## TASK SET:
A. List each country, continent, or U.S. state that the essay on incitement and free speech names with a proper noun.
B. Pick up the essay on incitement and free speech after its final sentence and write the paragraph that follows.

## TEXT SEGMENT:

****************

Wednesday, January 13, 2021

Incitement, Imminence, and Free Speech: The Internet is a Game Changer

 By Eric Segall

There is a great tension between constitutionally protected free speech and expression that incites others to commit violence or other illegal acts. For example, pure political speech that includes heinous content such as bigotry, sexism, or general expressions of hatred towards identifiable groups has been protected in America by the Supreme Court since the 1960's, while other democracies do not tolerate such ideas. Holocaust deniers cannot be punished in America while in some European countries they can be fined and/or imprisoned for such speech. There is a general consensus here that non-targeted expressions of hate should be met with more speech, not governmental censorship. Additionally, we are allowed to speak out against our government in ways that do not include specific instructions to commit crimes or acts of violence. But where is the line between calls for dramatic change and illegal incitement or what the Court has called true threats? The tragic events of last Wednesday raise these admittedly difficult questions.

The key Supreme Court decision in the area of incitement is Brandenburg v. Ohio. In that case, the Supreme Court overturned the conviction of a Ku Klux Klan leader for making hateful comments about Blacks and Jews. Among other things, he said, “I believe the n****r should be returned to Africa, the Jew returned to Israel." He was convicted under an Ohio law that made it a crime to “advocate or teach the duty, necessity, or propriety of violence as a means of accomplishing industrial or political reform." The Court, recounting prior cases, said that in order to be punished for incitement, the speech must be “directed to inciting or producing imminent lawless action and is likely to incite or produce such action." The Ohio law didn't satisfy that standard, and the Klan leader was set free. This test, unfortunately, is still the law today.

****************

## GIVEN DATA:

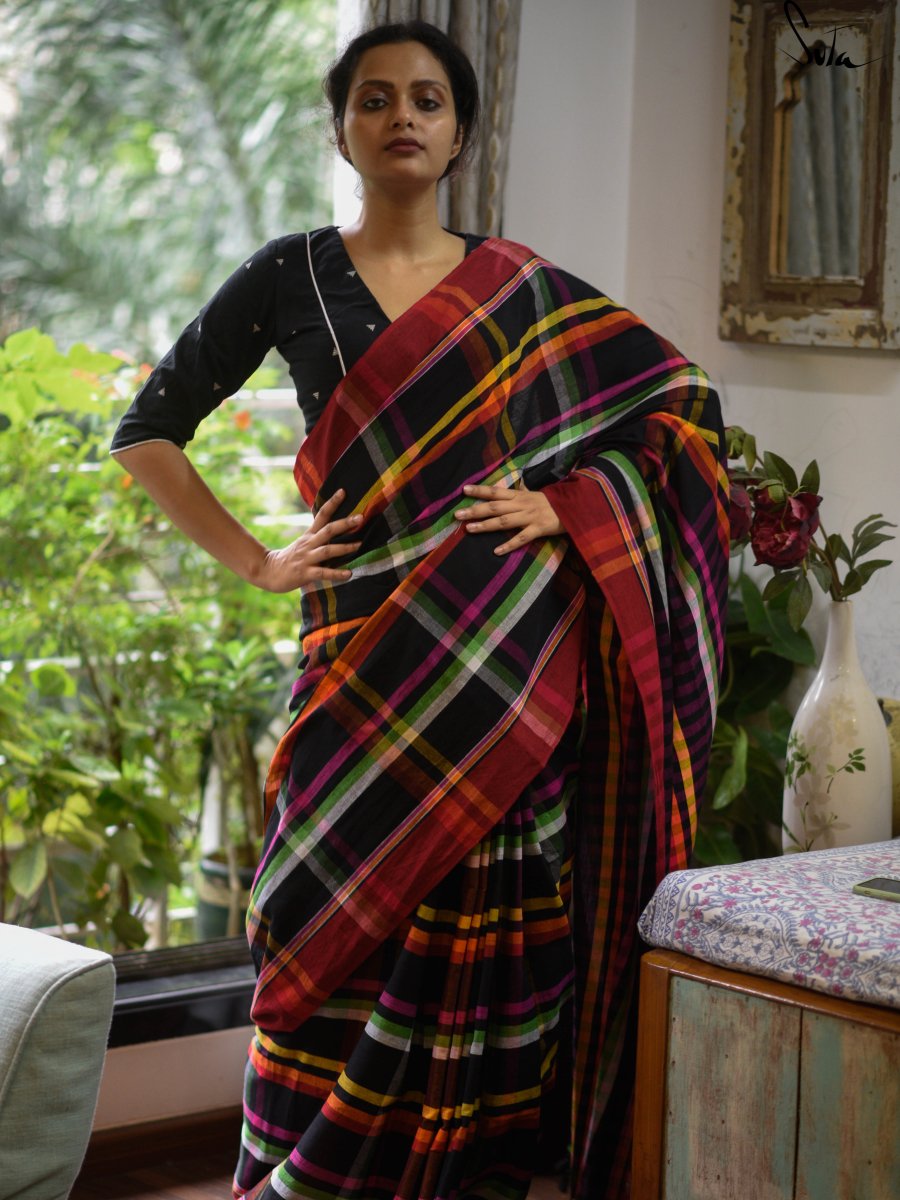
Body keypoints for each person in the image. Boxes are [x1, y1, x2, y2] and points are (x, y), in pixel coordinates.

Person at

****************

## EXERCISE ANSWERS:
A. America, Africa, Israel, Ohio

B.
As I detailed in a prior article, lower courts have had an enormously difficult time applying this standard to the internet. The main difficulty has been the imminence requirement. As I've previously written, the imminence requirement:

makes sense in the context of fiery speech uttered during political rallies, but it makes much less sense when applied to speech posted on the Internet where the threat can last forever and be seen by millions of people around the world. For example, there is a significant difference between a person who at a pro-life rally, yells that a particular doctor should be “stopped” if a year from now he is still performing abortions, and a person posting on the Internet the doctor’s home address and suggesting the same sentiment. The imminence requirement makes sense for the former but hardly lessens the danger of the latter. The fact of permanence, as well as the great reach of the threat, makes Internet speech more dangerous than rallying cries at political protests, and the Brandenburg test is just not flexible enough to deal with that problem.

Can political speech on the internet be protected enough without the imminence requirement? Let's work through several hypotheticals raised by the events of last Wednesday. Please have patience for getting to Trump-we will get there.

1) David Dukish posts on the internet the following message on January 15th: "The election was stolen! Let's Take Back our Country." Without much more, this is and should be protected speech. Full stop.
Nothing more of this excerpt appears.